— Она ведь, Танечка, идет рядом, а сама ни на меня, ни на людей не смотрит, — смеялся невесело Гайворонский. — Так и идет, красная, как пион.
Было однажды, не вымыла в свою очередь Ольга общий коридор и уборную. Соседка кричала в коридоре:
— Мы щи пустые хлебаем, а поляк пудами масло своим шлюхам таскает. А оне, бырыни с…, г… за собой убрать не могут. Дождутся, что я их за патлы срамные из комнаты выволоку, носом в дерьмо их ткну. Одни на фронте гибнут, другие как сыр в масле катаются, порасстрелять этих сук с их ворами вместях! Паскуды!

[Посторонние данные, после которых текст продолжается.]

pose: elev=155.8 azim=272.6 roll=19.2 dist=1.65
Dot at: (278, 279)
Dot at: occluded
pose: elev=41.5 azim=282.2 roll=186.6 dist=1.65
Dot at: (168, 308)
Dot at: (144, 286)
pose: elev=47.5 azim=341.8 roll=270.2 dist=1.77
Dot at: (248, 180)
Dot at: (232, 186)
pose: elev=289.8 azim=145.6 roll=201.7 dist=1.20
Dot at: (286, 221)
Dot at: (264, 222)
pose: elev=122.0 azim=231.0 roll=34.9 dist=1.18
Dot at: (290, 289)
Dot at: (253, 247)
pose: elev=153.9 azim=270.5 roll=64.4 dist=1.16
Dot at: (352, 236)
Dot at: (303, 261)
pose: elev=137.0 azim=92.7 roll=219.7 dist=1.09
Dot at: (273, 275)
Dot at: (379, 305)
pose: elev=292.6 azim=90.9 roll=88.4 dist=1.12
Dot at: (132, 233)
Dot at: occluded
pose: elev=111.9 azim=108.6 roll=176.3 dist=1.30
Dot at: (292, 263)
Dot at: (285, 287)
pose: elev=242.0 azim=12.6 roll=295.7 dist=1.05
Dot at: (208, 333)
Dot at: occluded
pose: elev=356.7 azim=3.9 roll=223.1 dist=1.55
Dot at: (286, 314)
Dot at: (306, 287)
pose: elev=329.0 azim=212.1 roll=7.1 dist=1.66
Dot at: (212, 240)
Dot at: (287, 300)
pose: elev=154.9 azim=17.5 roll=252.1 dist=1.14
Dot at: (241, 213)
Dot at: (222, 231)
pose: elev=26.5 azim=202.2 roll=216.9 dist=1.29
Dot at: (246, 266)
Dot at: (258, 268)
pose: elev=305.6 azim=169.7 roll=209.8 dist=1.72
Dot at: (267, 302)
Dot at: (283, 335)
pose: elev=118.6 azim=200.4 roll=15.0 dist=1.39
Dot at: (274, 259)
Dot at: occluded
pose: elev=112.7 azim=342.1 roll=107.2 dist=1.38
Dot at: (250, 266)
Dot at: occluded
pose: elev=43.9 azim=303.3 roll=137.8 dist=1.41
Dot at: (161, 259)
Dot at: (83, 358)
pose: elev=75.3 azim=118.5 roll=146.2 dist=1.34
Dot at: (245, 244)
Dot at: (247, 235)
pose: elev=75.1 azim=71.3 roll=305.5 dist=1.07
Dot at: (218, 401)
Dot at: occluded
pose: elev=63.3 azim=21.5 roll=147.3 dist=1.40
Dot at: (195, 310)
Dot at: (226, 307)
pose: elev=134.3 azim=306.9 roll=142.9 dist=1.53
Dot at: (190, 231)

Соседи за глаза их с Танькой и вообще кроме как матерно не называли.
Передали ей письмо от Волота: «Оля, что же ты сделала над собой и надо мной? Говорили, что муж у тебя старый и что с тобою он не регистрированный. Не знаю, верить этому или нет. Что тебя заставило это над собой сделать?»
Пролила, пролила реки слез Ольга, кровавыми слезами умылась, сбылось предсказанное Волотом. Шла, и вслед ей смеялись, с вором жила и ничего уж от жизни не ожидала.
Почти два года ездила Ольга за Гайворонским, нигде долго он не удерживался, проворовывался, да и выпивал все чаще. Беременная, уехала к матери рожать. К Гайворонскому больше не вернулась — поддержали ее в этом родители, — к тому времени уже и отец из армии вернулся.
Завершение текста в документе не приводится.